Appellant maintains that each of the decisions of the hearing officer contested in the case sub judice is of the nature described in the above quoted portion of OCGA 50-13-19
(a) and thus ripe for judicial review. Appellee argues that appellant seeks an overly broad construction of the statute which will permit judicial review any time an administrative ruling risks duplication of effort or expense by the licensee and suggests a more restrictive standard from Thomas v. Ga. Bd. of Dentistry, 197 Ga. App. 589 (398 SE2d 730)
and predicated upon Moss v. Central State Hosp., 255 Ga. 403
, 404 (339 SE2d 226
). In our view, neither of the parties is entirely correct. The Thomas and Moss cases deal with the propriety of relying upon declaratory judgment actions where administrative remedies are inadequate. The above quoted provision of OCGA 50-13-19
(a) which appellant seeks to assert is one providing for interlocutory appeal within the context of contesting a case under the Administrative Practice Act. The issues in Wills concerning access to board records were held to fall within the parameters of the quoted portion of OCGA 50-13-19
(a) based on contentions that a defense could not be adequately prepared without the requested records and the Supreme Court's conclusion that irreparable injury could result without resolution of the issues concerning access to the records prior to a final hearing on the merits. The Supreme Court considered further issues in Wills as a matter of judicial economy.
The provision for immediate appeal under OCGA 50-13-19
(a) is not applicable simply because an administrative ruling risks duplication of effort or expense. Such would render virtually every interlocutory administrative decision subject to immediate review. Instead there must be some suggestion that the administrative ruling, if incorrect, could not be remedied so as to cause irreparable harm.
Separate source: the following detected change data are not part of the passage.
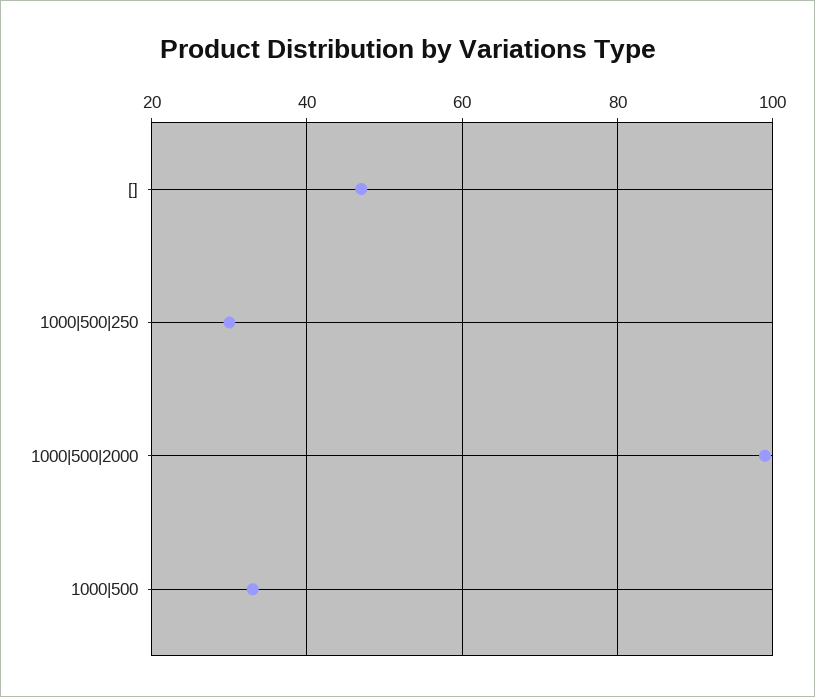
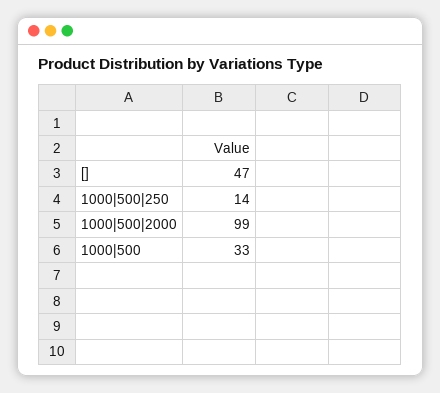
1000|500|250: 30 -> 14

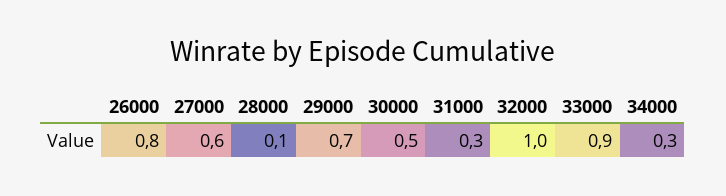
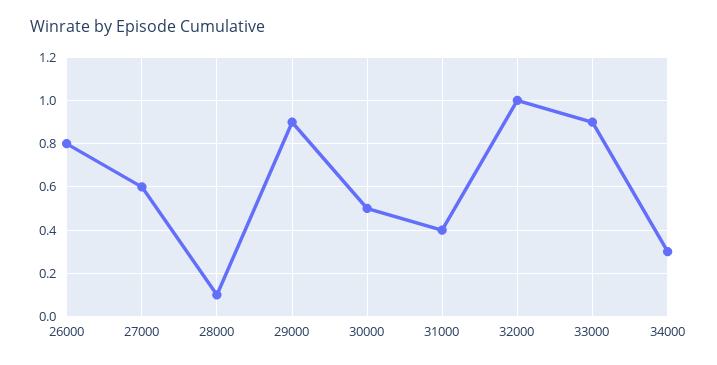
29000: 0.7 -> 0.9
31000: 0.3 -> 0.4

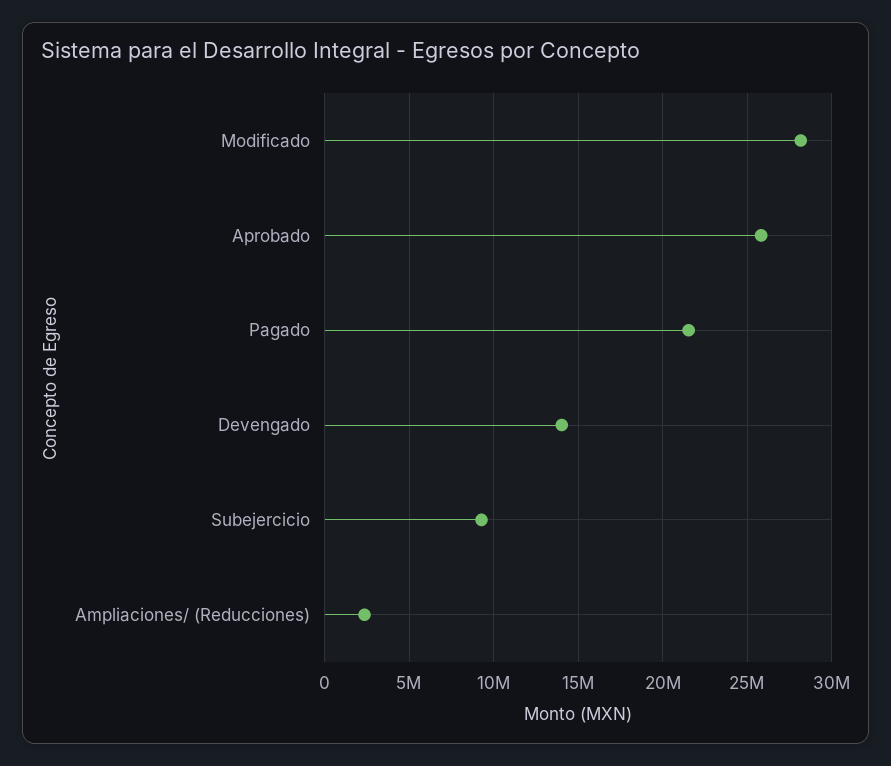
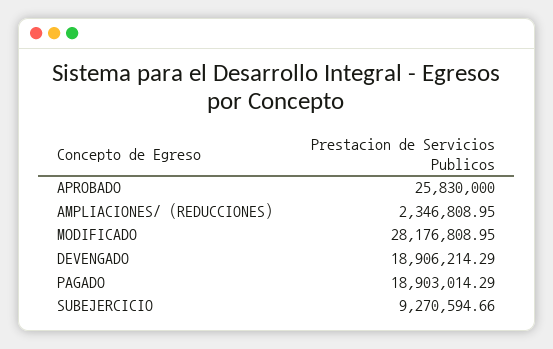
Pagado: 21500000 -> 18903014.29
Devengado: 14000000 -> 18906214.29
We granted appellant's application for permission to file this appeal from concern that the facts presented here amounted to a repetition of the errors committed in Wills. Since the record shows that appellant has been provided with all exculpatory matter from appellee's file, all that is required by Wills, that supposition is shown to be incorrect. Review of the final administrative decision will provide an adequate remedy concerning appellant's continuing demand for the remainder of appellee's investigative file. Nor is an immediate review of appellant's remaining issues necessary to assure an adequate remedy. We find no error in the denial of appellant's petition for judicial review, although we explicitly note that no inference should be taken from this opinion as to the merits of the issues which appellant sought to have reviewed by the superior court.